[JOB ITEM]: Copy the stretch of the listing from the line containing "HTML is disabled" through the line containing "tradition, while touches", keeping every line as it stands and leaving out the pictures.

[RECORD SET]:
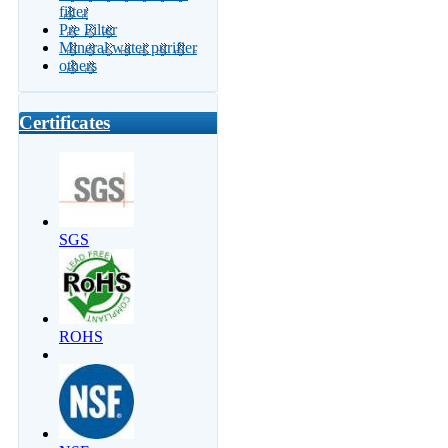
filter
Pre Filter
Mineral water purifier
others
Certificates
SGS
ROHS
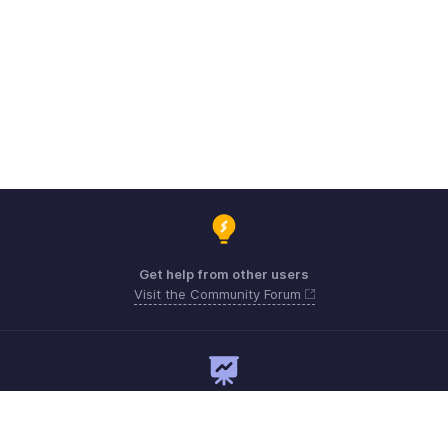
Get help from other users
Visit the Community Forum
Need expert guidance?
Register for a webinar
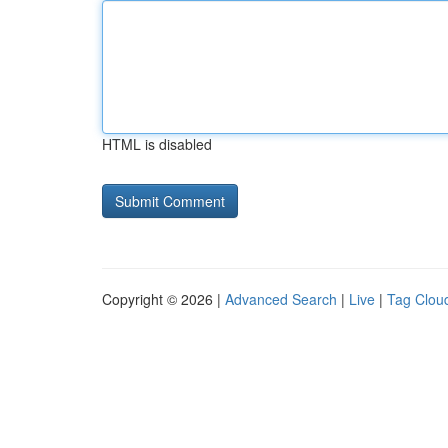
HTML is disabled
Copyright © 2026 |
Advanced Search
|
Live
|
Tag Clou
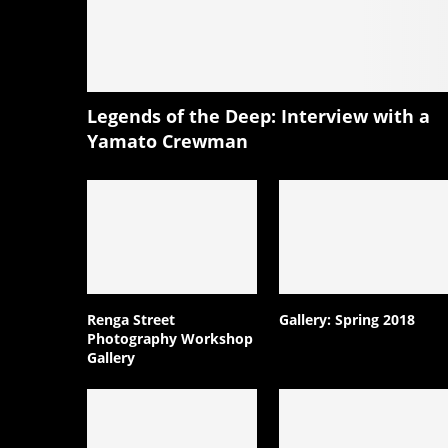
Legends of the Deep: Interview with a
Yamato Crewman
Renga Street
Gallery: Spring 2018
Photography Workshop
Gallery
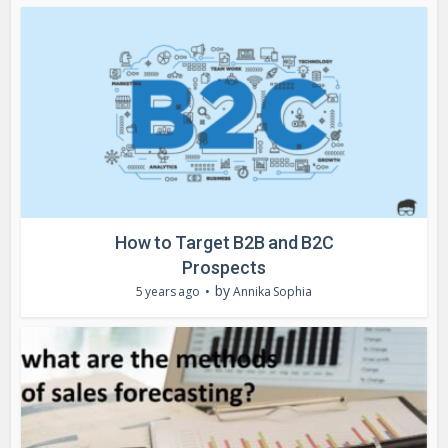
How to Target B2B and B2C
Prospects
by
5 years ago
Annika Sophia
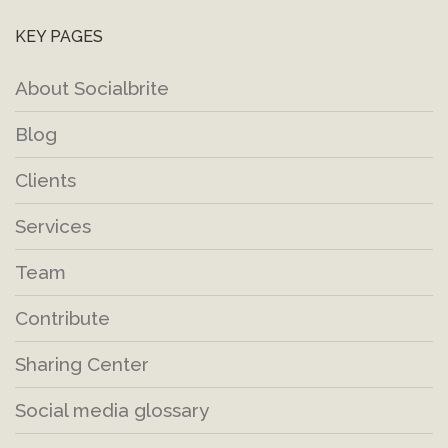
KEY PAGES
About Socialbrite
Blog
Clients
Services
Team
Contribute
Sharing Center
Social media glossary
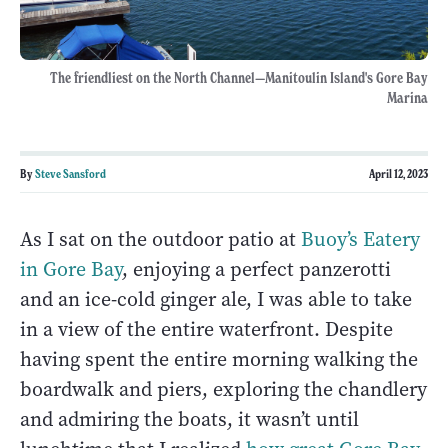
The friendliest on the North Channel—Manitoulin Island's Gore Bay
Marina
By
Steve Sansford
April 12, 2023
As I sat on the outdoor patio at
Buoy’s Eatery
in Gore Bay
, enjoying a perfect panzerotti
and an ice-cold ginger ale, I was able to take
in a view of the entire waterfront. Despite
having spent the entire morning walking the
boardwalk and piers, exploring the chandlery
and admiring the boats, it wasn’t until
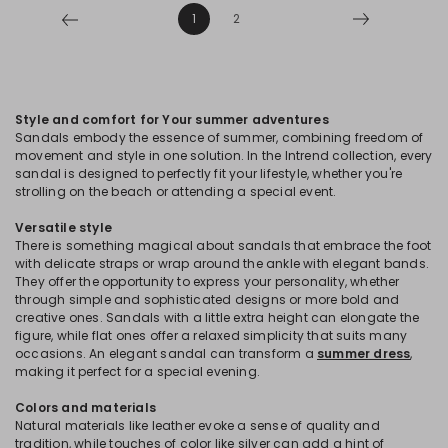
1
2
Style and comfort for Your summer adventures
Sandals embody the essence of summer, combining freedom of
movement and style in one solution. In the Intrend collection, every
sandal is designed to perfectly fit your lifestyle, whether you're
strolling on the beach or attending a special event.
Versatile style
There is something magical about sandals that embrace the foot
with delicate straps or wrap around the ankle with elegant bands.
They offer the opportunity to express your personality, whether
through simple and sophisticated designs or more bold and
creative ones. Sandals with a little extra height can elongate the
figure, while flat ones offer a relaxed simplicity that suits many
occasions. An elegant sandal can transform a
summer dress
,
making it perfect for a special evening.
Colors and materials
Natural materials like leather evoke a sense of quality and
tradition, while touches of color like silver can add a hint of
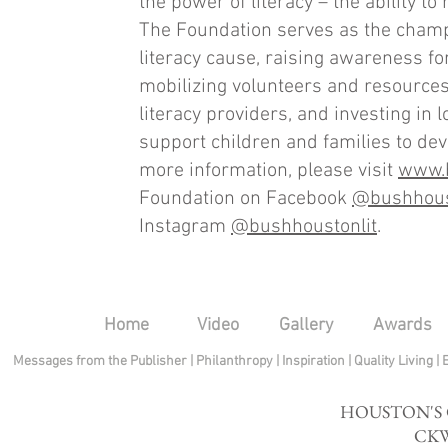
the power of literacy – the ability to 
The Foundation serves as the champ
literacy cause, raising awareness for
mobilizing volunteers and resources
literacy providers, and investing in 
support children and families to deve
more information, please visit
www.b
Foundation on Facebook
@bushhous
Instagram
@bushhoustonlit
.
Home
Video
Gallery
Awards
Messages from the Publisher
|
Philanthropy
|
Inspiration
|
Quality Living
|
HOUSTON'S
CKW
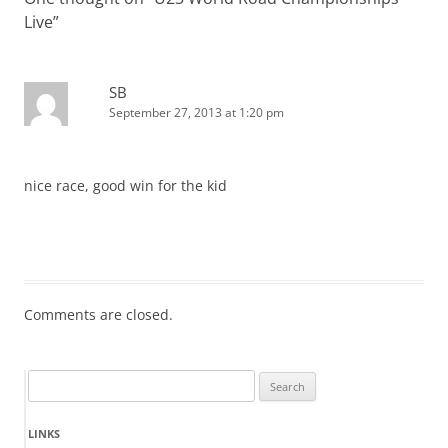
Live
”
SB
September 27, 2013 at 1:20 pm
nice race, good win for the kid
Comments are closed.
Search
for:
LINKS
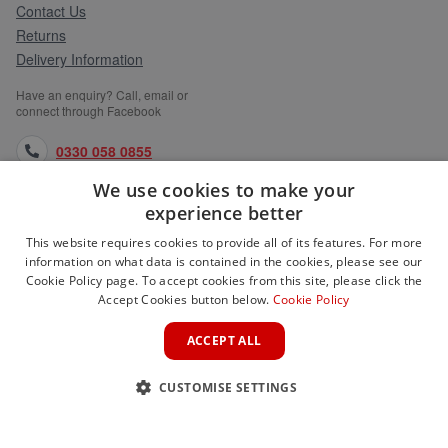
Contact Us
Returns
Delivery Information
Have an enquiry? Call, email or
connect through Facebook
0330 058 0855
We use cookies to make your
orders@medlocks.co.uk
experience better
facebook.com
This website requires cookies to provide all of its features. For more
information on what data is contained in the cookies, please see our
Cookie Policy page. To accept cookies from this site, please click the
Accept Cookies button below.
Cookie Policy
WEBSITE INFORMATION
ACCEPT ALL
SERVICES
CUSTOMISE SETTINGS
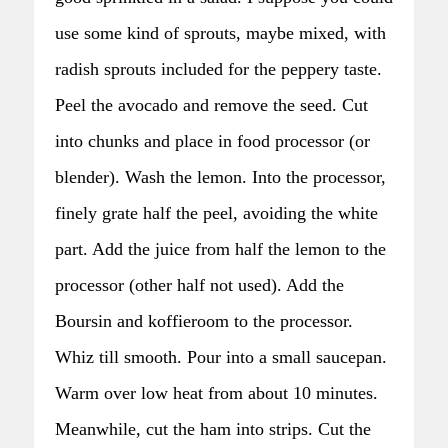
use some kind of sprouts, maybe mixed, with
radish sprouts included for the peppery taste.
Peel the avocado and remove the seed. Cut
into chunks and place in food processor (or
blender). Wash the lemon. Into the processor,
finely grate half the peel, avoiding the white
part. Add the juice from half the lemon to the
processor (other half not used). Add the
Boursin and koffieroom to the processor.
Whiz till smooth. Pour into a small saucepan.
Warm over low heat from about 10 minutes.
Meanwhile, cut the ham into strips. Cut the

---

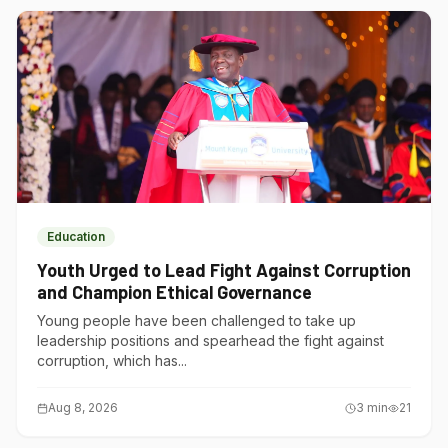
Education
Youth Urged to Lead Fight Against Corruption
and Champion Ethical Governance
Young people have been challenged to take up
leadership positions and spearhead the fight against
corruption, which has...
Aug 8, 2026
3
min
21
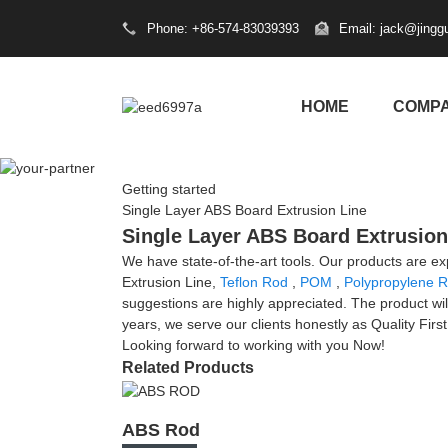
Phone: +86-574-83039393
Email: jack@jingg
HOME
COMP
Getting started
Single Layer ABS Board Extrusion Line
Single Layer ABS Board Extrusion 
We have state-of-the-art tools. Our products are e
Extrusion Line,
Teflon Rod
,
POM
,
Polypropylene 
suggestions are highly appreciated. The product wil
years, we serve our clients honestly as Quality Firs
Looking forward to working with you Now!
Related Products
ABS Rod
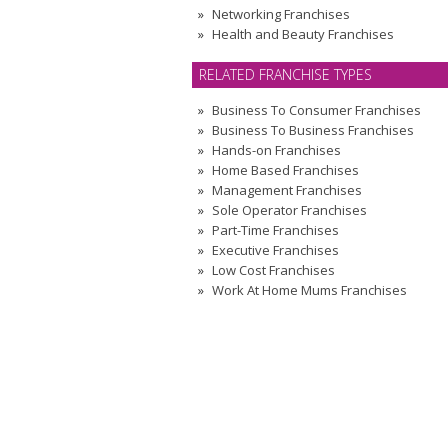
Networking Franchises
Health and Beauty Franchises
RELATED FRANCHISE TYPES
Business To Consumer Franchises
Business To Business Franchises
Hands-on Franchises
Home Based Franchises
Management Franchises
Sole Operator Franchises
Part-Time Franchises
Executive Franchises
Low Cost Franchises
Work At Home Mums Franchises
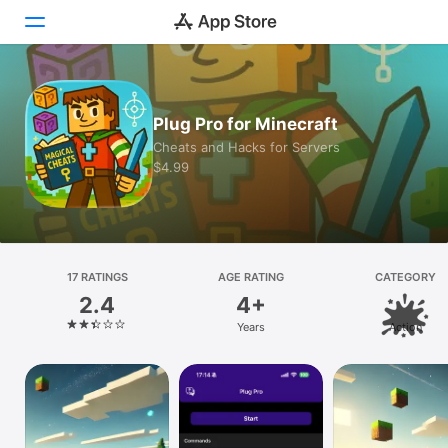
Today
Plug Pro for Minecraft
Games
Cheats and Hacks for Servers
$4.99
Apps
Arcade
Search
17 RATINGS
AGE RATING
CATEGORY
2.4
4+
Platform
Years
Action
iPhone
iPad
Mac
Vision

[ANSWER SPACE]:
HTML is disabled
Copyright © 2026 |
Advanced Search
|
Live
|
Tag Clou
Legends of the Deep: Interview with a
Yamato Crewman
Renga Street
Gallery: Spring 2018
Photography Workshop
Gallery
How to Target B2B and B2C
Prospects
by
5 years ago
Annika Sophia
KEY PAGES
About Socialbrite
Blog
Clients
Services
Team
Contribute
Sharing Center
Social media glossary
The friendliest on the North Channel—Manitoulin Island's Gore Bay
Marina
By
Steve Sansford
April 12, 2023
As I sat on the outdoor patio at
Buoy’s Eatery
in Gore Bay
, enjoying a perfect panzerotti
and an ice-cold ginger ale, I was able to take
in a view of the entire waterfront. Despite
having spent the entire morning walking the
boardwalk and piers, exploring the chandlery
and admiring the boats, it wasn’t until
1
2
Style and comfort for Your summer adventures
Sandals embody the essence of summer, combining freedom of
movement and style in one solution. In the Intrend collection, every
sandal is designed to perfectly fit your lifestyle, whether you're
strolling on the beach or attending a special event.
Versatile style
There is something magical about sandals that embrace the foot
with delicate straps or wrap around the ankle with elegant bands.
They offer the opportunity to express your personality, whether
through simple and sophisticated designs or more bold and
creative ones. Sandals with a little extra height can elongate the
figure, while flat ones offer a relaxed simplicity that suits many
occasions. An elegant sandal can transform a
summer dress
,
making it perfect for a special evening.
Colors and materials
Natural materials like leather evoke a sense of quality and
tradition, while touches of color like silver can add a hint of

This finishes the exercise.